These are actually two different features. One is network peering, which is
planned for (the auth server was designed with it in mind, reporting would
already work out of the box). The second is node groups, allowing treating a
group of nodes as an administrative entity.
> 5) Walled garden.
>
> Users are allowed to visit without logging. Means user traffic is not
> logged (no connection id), but allows a network to give user access to
> its own sites etc without login.
>
> LW does this with a 15 minute cron job that sets up the walled list as
> IP chain.
No need for that, it's already supported by the gateway. Moving it to the
auth server will be done with the previously mentioned protocol redesign.
> 6) Throttle.
>
> While you can build a real complex system, the actual requirement is
> throttle heavy users, or the whole system when its under load. A
> secondary pitch is for community meshes where business hosts nodes and
> throttle access during the day and then open it up when they don't use
> it.
>
> In reality I think you only need three bands high,med,low , and then
> assign a user to one of them. LW gets the band during login, but with
> wifidog, you could use it a part of the auth update to reallocate a
> user to a new band. If you wanted to get really techie, then the auth
> server could auto manage it.
See tickets 24 to 27. We spent a lot of time thinking this over, and the
multi-band idea simply doesn't solve (or even help) the problems in our case.
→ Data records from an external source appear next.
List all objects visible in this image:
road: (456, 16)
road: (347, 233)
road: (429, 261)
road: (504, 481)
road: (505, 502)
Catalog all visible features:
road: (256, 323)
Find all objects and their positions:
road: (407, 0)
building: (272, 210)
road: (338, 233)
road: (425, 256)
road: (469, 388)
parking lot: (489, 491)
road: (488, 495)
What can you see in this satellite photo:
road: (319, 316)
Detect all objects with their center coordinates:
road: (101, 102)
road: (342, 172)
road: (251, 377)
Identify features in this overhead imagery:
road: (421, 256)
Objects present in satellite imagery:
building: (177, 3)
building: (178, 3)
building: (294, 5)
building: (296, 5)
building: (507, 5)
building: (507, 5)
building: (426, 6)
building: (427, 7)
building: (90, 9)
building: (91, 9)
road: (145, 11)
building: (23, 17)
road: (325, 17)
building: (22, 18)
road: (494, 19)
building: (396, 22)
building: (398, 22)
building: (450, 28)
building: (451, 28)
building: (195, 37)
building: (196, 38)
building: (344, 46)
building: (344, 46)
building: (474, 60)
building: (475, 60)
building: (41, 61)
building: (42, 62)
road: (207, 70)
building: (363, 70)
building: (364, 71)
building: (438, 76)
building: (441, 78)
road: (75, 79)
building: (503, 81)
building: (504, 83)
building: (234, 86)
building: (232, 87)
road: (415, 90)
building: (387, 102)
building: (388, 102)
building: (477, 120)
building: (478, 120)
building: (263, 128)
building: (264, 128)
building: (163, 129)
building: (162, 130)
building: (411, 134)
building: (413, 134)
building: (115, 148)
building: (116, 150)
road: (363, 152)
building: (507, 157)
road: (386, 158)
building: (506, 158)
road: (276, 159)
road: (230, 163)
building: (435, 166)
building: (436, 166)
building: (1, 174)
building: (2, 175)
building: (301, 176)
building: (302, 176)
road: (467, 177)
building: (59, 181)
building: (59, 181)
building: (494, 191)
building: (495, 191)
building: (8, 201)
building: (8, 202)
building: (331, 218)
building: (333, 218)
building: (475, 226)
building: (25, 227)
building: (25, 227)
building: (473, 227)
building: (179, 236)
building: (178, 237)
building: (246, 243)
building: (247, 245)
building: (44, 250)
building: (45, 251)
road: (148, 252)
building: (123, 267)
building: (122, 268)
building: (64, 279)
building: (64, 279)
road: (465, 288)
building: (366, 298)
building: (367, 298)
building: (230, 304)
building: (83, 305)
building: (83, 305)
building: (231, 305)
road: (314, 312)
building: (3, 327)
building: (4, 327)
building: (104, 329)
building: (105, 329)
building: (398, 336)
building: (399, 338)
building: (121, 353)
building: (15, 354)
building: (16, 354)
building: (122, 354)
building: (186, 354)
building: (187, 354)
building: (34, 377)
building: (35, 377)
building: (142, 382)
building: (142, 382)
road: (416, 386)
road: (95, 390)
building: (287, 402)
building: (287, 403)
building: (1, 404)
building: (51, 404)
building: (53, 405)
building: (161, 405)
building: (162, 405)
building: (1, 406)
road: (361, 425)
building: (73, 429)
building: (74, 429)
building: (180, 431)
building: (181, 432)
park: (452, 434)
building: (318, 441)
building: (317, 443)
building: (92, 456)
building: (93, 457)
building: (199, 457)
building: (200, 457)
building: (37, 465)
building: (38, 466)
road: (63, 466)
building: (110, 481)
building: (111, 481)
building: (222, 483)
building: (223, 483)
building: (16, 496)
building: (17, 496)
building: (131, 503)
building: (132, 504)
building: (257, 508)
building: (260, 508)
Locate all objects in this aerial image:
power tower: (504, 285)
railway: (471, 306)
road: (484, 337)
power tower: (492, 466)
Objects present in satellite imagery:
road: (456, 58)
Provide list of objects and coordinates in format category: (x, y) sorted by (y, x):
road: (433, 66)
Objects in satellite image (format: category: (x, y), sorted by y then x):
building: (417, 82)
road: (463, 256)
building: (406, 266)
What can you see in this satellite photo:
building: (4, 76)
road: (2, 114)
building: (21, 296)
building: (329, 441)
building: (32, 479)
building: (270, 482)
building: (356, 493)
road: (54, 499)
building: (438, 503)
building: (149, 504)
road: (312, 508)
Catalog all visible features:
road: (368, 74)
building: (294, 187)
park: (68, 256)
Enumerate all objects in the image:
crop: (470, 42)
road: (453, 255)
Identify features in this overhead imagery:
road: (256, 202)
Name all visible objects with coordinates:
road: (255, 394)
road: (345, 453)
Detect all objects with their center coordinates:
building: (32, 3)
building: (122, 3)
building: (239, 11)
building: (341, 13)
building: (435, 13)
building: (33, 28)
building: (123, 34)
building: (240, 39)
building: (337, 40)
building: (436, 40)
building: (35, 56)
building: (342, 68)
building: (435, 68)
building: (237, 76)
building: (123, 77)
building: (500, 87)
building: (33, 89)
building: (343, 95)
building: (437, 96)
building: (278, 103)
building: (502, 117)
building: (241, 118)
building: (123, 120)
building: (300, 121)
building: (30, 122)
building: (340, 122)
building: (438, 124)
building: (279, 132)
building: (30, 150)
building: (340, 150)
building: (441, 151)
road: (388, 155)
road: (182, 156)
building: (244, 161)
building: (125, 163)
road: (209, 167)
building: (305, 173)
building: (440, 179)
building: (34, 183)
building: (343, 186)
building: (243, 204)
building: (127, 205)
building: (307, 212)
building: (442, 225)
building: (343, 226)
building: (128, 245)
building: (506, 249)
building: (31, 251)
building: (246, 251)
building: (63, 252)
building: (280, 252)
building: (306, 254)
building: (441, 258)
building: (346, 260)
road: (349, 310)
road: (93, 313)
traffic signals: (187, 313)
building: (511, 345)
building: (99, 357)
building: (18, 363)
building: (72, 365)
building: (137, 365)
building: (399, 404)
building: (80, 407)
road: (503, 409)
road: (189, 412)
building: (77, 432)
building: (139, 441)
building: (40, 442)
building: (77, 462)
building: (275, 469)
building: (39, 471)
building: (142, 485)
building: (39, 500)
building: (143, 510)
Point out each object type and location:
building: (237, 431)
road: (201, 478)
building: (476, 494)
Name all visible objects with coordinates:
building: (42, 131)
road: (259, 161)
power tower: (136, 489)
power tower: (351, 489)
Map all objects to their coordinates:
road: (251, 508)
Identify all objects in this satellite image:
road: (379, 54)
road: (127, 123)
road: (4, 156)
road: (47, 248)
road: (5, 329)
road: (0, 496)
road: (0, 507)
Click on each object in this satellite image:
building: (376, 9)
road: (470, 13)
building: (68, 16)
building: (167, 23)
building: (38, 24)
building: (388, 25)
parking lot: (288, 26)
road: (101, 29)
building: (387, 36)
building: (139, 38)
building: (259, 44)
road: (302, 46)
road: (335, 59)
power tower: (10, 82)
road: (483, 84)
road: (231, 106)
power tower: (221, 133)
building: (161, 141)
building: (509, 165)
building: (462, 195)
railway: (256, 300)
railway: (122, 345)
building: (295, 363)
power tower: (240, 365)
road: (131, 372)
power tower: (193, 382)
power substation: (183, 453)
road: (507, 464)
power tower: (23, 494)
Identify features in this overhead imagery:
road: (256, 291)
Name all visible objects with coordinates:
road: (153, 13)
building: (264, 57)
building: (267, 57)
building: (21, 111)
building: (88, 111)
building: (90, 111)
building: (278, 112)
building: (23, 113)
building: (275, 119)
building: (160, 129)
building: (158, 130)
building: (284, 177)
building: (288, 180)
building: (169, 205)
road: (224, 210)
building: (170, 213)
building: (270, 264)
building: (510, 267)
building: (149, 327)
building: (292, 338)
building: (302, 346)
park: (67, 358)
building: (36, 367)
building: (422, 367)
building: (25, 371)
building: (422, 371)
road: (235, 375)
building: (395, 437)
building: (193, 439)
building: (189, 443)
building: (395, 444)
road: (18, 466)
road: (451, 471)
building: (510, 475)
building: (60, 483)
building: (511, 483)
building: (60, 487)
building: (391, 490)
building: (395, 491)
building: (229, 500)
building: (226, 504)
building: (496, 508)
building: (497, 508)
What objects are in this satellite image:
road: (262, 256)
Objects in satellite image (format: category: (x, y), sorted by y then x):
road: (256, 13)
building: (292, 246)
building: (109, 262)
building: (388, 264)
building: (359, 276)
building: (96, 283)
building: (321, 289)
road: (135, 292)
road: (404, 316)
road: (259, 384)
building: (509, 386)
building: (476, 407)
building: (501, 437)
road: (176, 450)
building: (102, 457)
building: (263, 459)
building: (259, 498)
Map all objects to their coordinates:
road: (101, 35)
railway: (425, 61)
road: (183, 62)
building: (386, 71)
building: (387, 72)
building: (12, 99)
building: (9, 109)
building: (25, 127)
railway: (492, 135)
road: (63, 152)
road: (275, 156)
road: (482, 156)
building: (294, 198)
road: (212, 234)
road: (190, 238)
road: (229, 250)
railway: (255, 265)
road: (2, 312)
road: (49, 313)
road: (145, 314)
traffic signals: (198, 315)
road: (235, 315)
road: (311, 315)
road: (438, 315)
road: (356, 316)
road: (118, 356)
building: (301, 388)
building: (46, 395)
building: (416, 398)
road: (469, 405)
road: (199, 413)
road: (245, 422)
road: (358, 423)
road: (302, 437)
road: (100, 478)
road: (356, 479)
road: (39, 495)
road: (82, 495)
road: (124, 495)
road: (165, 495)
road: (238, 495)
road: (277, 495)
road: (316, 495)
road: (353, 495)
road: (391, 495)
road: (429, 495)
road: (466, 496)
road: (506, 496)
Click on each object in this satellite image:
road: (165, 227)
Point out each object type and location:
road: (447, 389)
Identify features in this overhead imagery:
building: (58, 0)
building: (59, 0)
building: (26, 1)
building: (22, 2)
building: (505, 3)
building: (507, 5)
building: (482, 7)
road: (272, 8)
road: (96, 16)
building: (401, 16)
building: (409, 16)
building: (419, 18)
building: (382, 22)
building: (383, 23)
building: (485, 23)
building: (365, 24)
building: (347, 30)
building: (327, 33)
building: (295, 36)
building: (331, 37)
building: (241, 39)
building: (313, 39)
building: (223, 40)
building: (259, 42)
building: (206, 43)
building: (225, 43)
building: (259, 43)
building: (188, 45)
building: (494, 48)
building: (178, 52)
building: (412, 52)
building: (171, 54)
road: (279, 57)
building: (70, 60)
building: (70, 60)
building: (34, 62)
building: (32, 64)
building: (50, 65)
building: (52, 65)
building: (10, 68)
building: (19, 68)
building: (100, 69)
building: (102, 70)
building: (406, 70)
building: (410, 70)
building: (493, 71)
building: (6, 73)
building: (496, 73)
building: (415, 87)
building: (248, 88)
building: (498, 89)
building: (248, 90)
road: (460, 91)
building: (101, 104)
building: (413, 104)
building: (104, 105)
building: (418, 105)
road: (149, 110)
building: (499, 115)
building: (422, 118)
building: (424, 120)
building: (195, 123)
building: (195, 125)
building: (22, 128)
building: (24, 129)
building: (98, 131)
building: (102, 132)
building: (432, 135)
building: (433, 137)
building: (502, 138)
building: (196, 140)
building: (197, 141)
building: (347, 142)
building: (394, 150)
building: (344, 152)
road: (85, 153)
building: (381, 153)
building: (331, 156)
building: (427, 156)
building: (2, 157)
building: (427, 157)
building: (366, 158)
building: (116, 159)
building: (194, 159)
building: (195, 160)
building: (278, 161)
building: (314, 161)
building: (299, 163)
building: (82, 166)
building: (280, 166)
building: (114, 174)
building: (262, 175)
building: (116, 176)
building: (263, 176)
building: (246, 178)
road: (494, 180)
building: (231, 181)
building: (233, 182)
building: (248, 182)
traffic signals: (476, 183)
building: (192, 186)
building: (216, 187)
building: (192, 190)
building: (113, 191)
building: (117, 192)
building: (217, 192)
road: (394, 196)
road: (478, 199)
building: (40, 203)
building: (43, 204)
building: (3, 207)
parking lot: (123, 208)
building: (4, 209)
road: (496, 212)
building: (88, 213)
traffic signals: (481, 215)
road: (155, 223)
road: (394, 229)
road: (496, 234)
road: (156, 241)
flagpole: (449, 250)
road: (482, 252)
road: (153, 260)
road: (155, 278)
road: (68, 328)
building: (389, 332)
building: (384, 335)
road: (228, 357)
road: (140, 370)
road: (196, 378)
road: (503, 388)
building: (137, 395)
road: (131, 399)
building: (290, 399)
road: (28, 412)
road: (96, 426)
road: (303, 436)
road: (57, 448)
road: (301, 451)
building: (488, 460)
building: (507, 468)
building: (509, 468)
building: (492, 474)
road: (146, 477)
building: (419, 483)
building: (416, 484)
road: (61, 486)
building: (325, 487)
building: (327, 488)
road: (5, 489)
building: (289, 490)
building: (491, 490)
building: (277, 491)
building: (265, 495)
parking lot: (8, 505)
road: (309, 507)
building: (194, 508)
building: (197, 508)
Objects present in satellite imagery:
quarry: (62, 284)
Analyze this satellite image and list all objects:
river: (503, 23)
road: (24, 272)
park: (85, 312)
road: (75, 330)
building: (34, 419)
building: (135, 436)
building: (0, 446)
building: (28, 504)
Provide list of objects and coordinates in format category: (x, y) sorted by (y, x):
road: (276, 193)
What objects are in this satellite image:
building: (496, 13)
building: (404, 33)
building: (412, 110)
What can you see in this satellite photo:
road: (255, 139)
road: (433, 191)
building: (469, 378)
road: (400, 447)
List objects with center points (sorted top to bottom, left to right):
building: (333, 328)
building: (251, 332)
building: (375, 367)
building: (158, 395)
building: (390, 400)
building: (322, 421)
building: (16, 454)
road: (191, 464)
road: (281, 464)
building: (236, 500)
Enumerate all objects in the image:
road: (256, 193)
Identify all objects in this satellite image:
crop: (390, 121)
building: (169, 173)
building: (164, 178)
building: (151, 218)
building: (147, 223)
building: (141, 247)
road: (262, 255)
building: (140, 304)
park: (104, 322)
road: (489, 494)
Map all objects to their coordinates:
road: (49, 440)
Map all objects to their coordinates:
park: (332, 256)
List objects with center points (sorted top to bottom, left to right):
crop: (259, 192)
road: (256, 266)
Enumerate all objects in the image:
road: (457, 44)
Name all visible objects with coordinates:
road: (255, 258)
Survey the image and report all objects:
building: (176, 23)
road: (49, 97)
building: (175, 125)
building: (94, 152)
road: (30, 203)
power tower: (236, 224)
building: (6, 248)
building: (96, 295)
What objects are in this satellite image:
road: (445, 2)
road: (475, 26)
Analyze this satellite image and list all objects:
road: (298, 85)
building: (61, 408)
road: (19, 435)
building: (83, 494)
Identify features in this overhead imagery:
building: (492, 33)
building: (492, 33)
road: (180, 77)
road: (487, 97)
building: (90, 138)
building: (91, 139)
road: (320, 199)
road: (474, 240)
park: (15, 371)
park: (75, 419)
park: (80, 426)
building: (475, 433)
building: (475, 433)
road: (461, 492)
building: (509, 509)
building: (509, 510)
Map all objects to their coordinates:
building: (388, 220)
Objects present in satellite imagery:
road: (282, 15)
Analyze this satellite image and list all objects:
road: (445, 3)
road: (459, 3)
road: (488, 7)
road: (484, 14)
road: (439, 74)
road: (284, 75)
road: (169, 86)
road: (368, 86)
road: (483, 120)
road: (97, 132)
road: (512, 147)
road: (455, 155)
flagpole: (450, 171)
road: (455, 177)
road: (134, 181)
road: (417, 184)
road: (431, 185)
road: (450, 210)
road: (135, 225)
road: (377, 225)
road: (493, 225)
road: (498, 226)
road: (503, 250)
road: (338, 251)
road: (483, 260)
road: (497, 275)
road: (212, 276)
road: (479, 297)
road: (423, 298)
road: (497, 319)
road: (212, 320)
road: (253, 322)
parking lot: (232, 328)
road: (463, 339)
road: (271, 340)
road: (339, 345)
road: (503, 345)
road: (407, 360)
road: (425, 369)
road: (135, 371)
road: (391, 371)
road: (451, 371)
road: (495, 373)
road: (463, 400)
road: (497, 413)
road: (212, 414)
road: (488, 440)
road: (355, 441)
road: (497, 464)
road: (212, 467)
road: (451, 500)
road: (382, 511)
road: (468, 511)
While it may solve it for some other cases, implementing it if ticket 27 is
implemented is trivial on the auth server. Doing it without ticket 27 pretty
ties us to the multi-band way of doing things, unless it's an optionally
compilable gateway module.
> 7) Tickets.
>
> Public ip sets up tick users with time limits or download limits, you
> should be able to monitor this, and use the auth server to remove the
> user.
That's very easy to add on the auth server, but no current group using wifidog
expressed a need for this functionality or interest in implementing it.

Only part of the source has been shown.